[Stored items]

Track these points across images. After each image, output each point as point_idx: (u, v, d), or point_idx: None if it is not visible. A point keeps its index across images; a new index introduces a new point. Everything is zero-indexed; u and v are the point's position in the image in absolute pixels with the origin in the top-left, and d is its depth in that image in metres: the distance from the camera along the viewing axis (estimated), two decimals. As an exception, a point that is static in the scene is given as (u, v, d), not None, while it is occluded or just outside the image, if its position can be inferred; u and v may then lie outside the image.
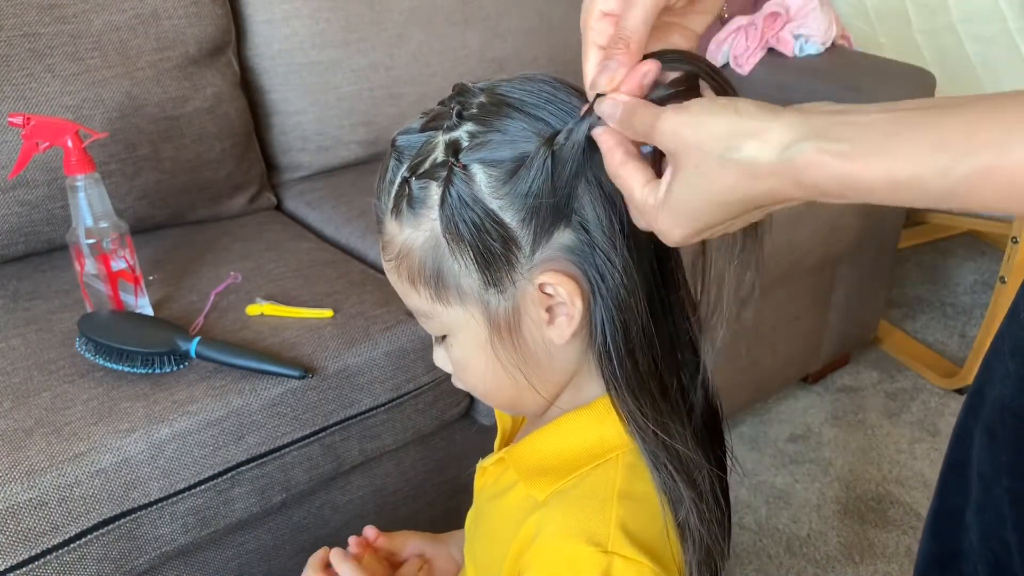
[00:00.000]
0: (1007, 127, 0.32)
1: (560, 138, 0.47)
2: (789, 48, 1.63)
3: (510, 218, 0.48)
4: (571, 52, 1.71)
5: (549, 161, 0.46)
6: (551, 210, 0.48)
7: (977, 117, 0.33)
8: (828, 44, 1.65)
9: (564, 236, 0.49)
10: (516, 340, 0.52)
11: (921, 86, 1.58)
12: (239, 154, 1.30)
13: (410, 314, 0.56)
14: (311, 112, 1.39)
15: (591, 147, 0.47)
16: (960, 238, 2.30)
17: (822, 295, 1.62)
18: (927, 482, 1.53)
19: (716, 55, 1.65)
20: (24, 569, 0.78)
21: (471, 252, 0.49)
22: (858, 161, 0.35)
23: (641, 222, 0.45)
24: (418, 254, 0.51)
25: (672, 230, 0.43)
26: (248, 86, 1.36)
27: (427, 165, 0.49)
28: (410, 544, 0.76)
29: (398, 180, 0.50)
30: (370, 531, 0.74)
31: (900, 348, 1.88)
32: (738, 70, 1.67)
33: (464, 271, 0.50)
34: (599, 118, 0.46)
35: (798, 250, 1.41)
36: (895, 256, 1.75)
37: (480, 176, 0.48)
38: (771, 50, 1.66)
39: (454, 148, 0.48)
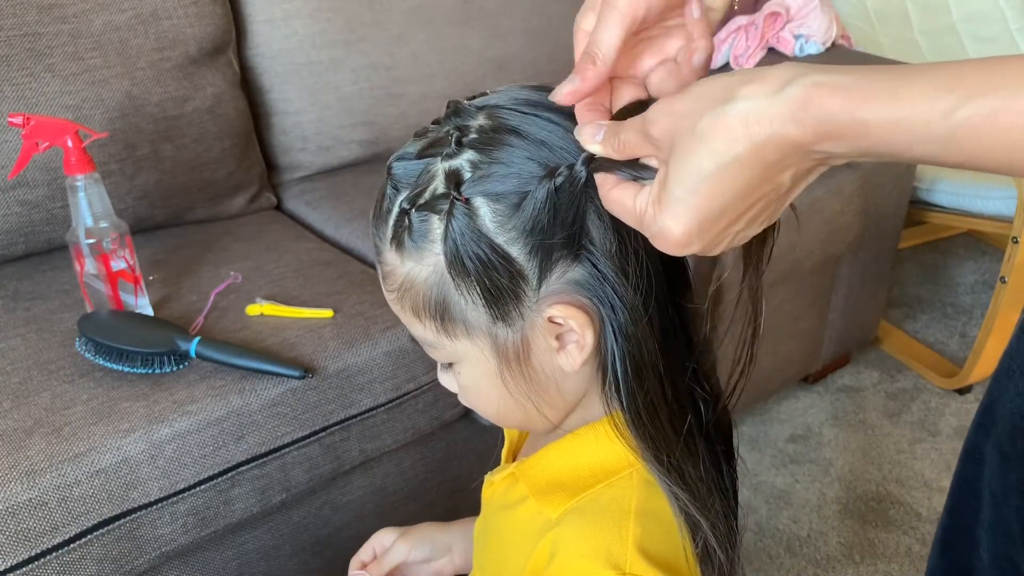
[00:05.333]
0: (1018, 71, 0.31)
1: (560, 174, 0.45)
2: (790, 48, 1.63)
3: (516, 252, 0.46)
4: (571, 52, 1.72)
5: (553, 196, 0.45)
6: (559, 243, 0.46)
7: (987, 64, 0.32)
8: (828, 44, 1.65)
9: (573, 268, 0.47)
10: (526, 370, 0.50)
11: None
12: (239, 154, 1.30)
13: (414, 340, 0.54)
14: (311, 112, 1.39)
15: (592, 179, 0.45)
16: (960, 238, 2.30)
17: (822, 295, 1.62)
18: (927, 482, 1.53)
19: (716, 55, 1.65)
20: (24, 569, 0.78)
21: (477, 287, 0.47)
22: (858, 93, 0.34)
23: (645, 232, 0.43)
24: (422, 288, 0.49)
25: (673, 224, 0.40)
26: (248, 86, 1.36)
27: (427, 196, 0.47)
28: (413, 553, 0.74)
29: (396, 210, 0.48)
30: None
31: (900, 348, 1.87)
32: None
33: (470, 305, 0.48)
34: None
35: (798, 250, 1.41)
36: (895, 256, 1.74)
37: (484, 210, 0.46)
38: (771, 50, 1.66)
39: (455, 180, 0.46)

Exercise goal:
Begin at the first line of the entries and stop after the line holding "39: (454, 148, 0.48)"; repeat those lines exactly, but not the pictures.

Result of the exercise:
Track these points across images. After each image, output each point as point_idx: (u, v, d), or point_idx: None if it is not visible. A point keeps its index across images; a new index introduces a new point. Everything is zero-indexed; u and v are the point's position in the image in absolute pixels with the origin in the top-left, and d is its depth in that image in metres: the distance from the camera along the viewing axis (estimated), two decimals. As an exception, a point that is static in the scene is given as (u, v, d), not None, while it is occluded or just outside the image, if its position can be inferred; u and v may then lie outside the image.
[00:00.000]
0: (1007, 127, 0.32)
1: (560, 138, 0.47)
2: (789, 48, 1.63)
3: (510, 218, 0.48)
4: (571, 52, 1.71)
5: (549, 161, 0.46)
6: (551, 210, 0.48)
7: (977, 117, 0.33)
8: (828, 44, 1.65)
9: (564, 236, 0.49)
10: (516, 340, 0.52)
11: (921, 86, 1.58)
12: (239, 154, 1.30)
13: (410, 314, 0.56)
14: (311, 112, 1.39)
15: (591, 147, 0.47)
16: (960, 238, 2.30)
17: (822, 295, 1.62)
18: (927, 482, 1.53)
19: (716, 55, 1.65)
20: (24, 569, 0.78)
21: (471, 252, 0.49)
22: (858, 161, 0.35)
23: (641, 222, 0.45)
24: (418, 254, 0.51)
25: (672, 230, 0.43)
26: (248, 86, 1.36)
27: (427, 165, 0.49)
28: (410, 544, 0.76)
29: (398, 180, 0.50)
30: (370, 531, 0.74)
31: (900, 348, 1.88)
32: (738, 70, 1.67)
33: (464, 271, 0.50)
34: (599, 118, 0.46)
35: (798, 250, 1.41)
36: (895, 256, 1.75)
37: (480, 176, 0.48)
38: (771, 50, 1.66)
39: (454, 148, 0.48)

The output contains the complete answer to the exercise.